The Swazi king Mswati III, leader of one of the world’s last remaining absolute monarchies, told religious leaders last week that divorce should be banned.
The king of Swaziland, popularly known as Ngweyama or “the lion”, said that once entered marriages should not be ended as it was “against” Swazi culture. If the king’s wishes are made a decree, Swaziland will join the Philippines and Vatican City as the only states where there is no legal provision for divorce and marriages can only be ended through by annulment or death.
Mswati, whose personal wealth exceeds $200 million, has been heavily criticized for his extravagant lifestyle, heavy-handed response to political opposition and in some quarters, his growing number of wives. Swazi law and long-held tradition permits the king to choose a new bride every year and on the final day of the Swazi Reed Dance Festival every August, young virgin women dance, bare-breasted for the king. After they are paraded and have their virginity publicly tested, the king may traditionally take one of the women as his wife. Partaking in the reed dance provides a crucial source of income for families in Swaziland where over two thirds of the population live below the poverty line.

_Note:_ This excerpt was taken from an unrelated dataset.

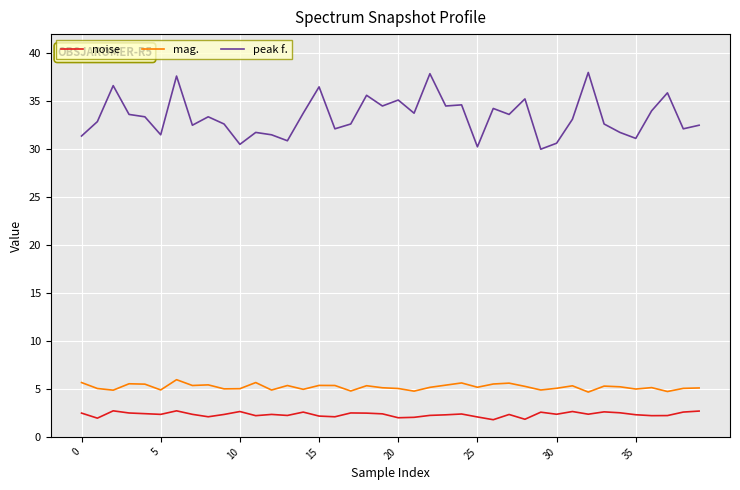

True or false: peak f. and noise cross at least once.

False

Mswati caused controversy in 2005 after choosing a teenager at the festival as his thirteenth wife, after rapidly overturning a move earlier that year to prohibit sex for women under eighteen. The Government-sponsored cult of virginity had seen young women wear chastity tassels in efforts purportedly to tackle the astronomical rates of HIV in the desperately impoverished country where more than 40% of the population is believed to be infected.
In a country where polygamy is common practice and divorce rates are extremely low, it remains to be seen whether Mswati’s proposal will be formalised into a royal decree. For the sake of victims of sexual and domestic violence, one can only hope that it does not.